SELECTED EXCERPT:
[Start of Attachment]
While the Indian strategic partner for the single engine fighter would need be identified through the Aatre Committee model, selection of the western partner would depend on the Transfer of Technology (ToT) offered and the financial proposal of the OEM. “Competitive process will be followed,” stated the Defence Minister, although the deal would be finalised under a Government- to- Government ( G2G) process.
Two Lockheed Martin F-16s were also on the flight line and were vigorously flight demonstrated at Aero India 2017 while in Hall E, the Company had an impressive display of various aircraft and systems in model form. The USAF also deployed a C-130 Super Hercules to Yelahanka and this was augmented by Boeing’s C- 17 Globemaster III and a P-8A Poseidon from the US Navy.
Now to Defence Minister Parrikar’s press conference at Aero India 2017, on 14 February when he answered specific queries. He again referred to the need for a new single-engine fighter for the Indian Air Force, the process being at an “advanced stage” with the decision to be announced “in the third quarter of the current calendar year.” Reacting to questions on dichotomy between the ‘America First’ rhetoric of newlyinaugurated US President Donald Trump, and Indian PM Narendra Modi’s ‘Make in India’ initiative, the Defence Minister stated that any foreign OEM seeking to provide their platforms to Indian operators would have to secure all approvals from their respective governments. “I want it to be made in India,” stressed Parrikar, while any export opportunities “would be a bonus.”
On the Indo-Russian Fifth Generation Fighter programme, the Defence Minister was somewhat evasive, stating that there are “several questions yet to be answered” before the next steps are taken. These include the Indian workshare and possible export markets.
HAL is King
Hindustan Aeronautics Limited clearly dominated this Show, with perhaps the largest indoor exhibition in Hall E, a dedicated open air area where key announcements were made, including launch of the book ‘Harlow to Hawk’, authored by Pushpindar Singh of Vayu encapsulating the history of HAL’s Aircraft Division at Bangalore from the very first aircraft type built there (Harlow PC-5A) in the early 1940s till the present, when HAL have completed manufacture of several tranches of the BAE Systems Hawk advanced jet trainer.
[End of Attachment]
STORED DATA:
[Start of Attachment]
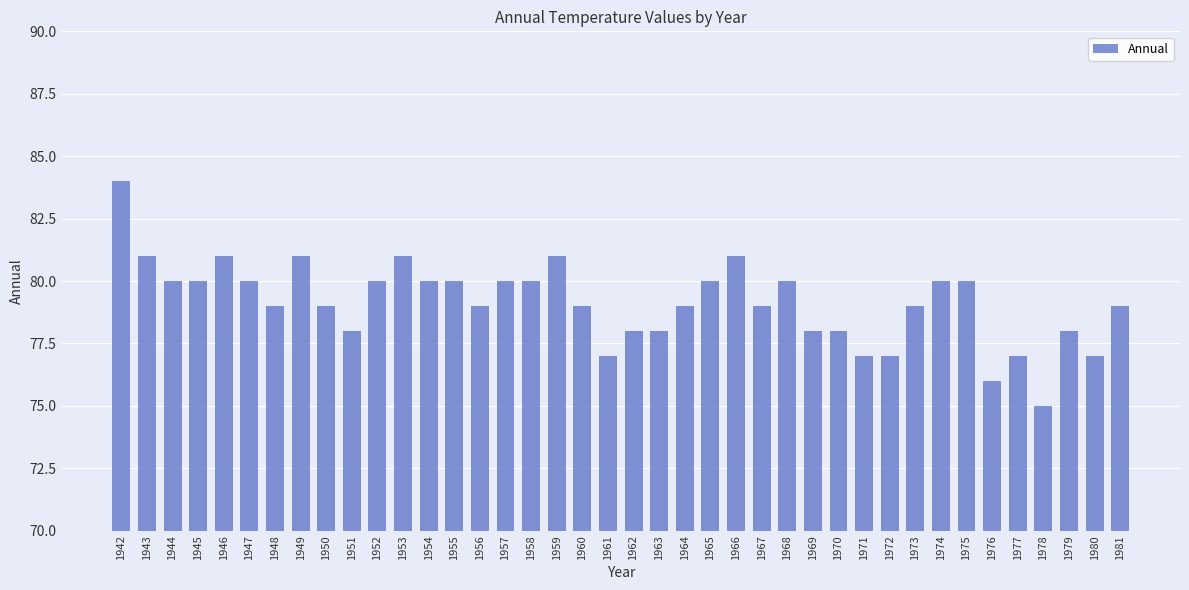

What is the value of the 20th bar from the left?

77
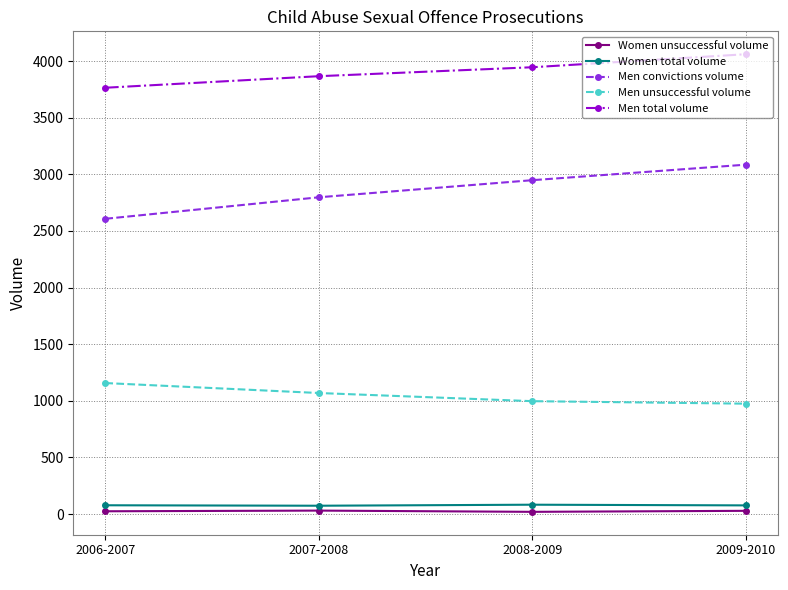

What is the label of the 4th point from the left?

2009-2010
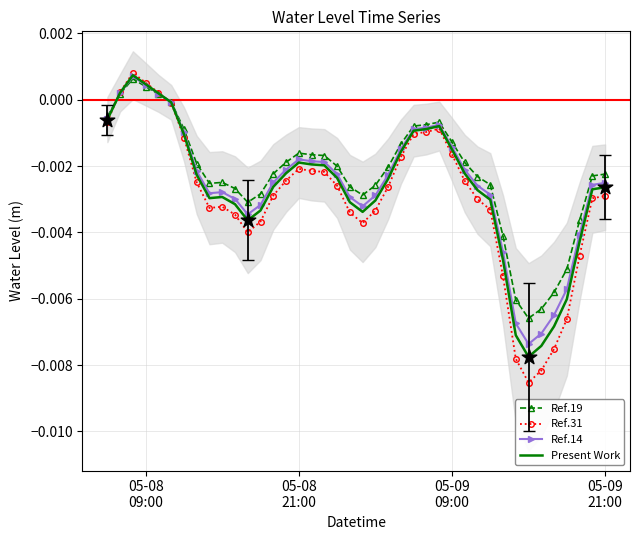

At which category is the sum across all series the highest?

05-09
09:00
[End of Attachment]
PROBLEM 1:
Extract from the Aero India 2017 excerpt the passage running from "HAL is King" up to and including "advanced jet trainer.", copying it word for word.
PROBLEM 2:
According to the Aero India 2017 excerpt, when did the Defence Minister say the decision on the new single-engine fighter would be announced?

RESPONSE AREA 1:
HAL is King
Hindustan Aeronautics Limited clearly dominated this Show, with perhaps the largest indoor exhibition in Hall E, a dedicated open air area where key announcements were made, including launch of the book ‘Harlow to Hawk’, authored by Pushpindar Singh of Vayu encapsulating the history of HAL’s Aircraft Division at Bangalore from the very first aircraft type built there (Harlow PC-5A) in the early 1940s till the present, when HAL have completed manufacture of several tranches of the BAE Systems Hawk advanced jet trainer.

RESPONSE AREA 2:
In the third quarter of the current calendar year.